**JOB**
Copy every line of the records below word for word. Leave out the pictures.

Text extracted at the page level
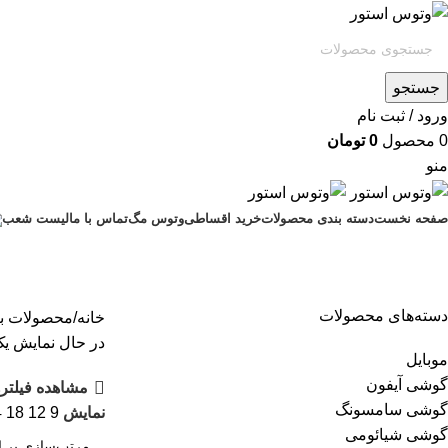
جستجو
ورود / ثبت نام
0
محصول
0
تومان
منو
صفحه نخست
دسته بندی محصولات
خرید اقساطی
وتوس مگ
تماس با ما
لیست شعب
دسته‌های محصولات
خانه
محصولات بر
در حال نمایش یک
موبایل
گوشی آیفون
مشاهده فیلتره
گوشی سامسونگ
نمایش
9
12
18
4
گوشی شیائومی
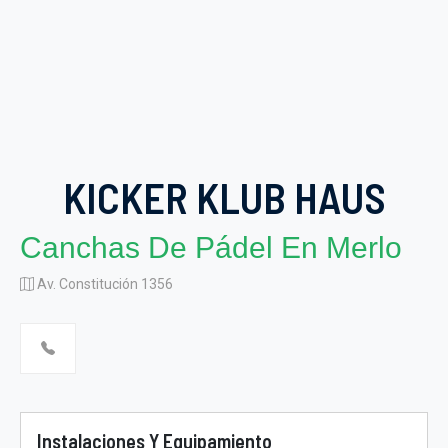
KICKER KLUB HAUS
Canchas De Pádel En Merlo
Av. Constitución 1356
Instalaciones Y Equipamiento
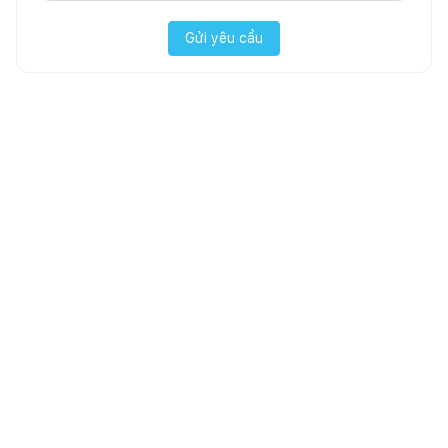
Gửi yêu cầu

**YOUR SOLUTION**
جستجو
ورود / ثبت نام
0
محصول
0
تومان
منو
صفحه نخست
دسته بندی محصولات
خرید اقساطی
وتوس مگ
تماس با ما
لیست شعب
دسته‌های محصولات
خانه
محصولات بر
در حال نمایش یک
موبایل
گوشی آیفون
مشاهده فیلتره
گوشی سامسونگ
نمایش
9
12
18
4
گوشی شیائومی
KICKER KLUB HAUS
Canchas De Pádel En Merlo
Av. Constitución 1356
Instalaciones Y Equipamiento
Gửi yêu cầu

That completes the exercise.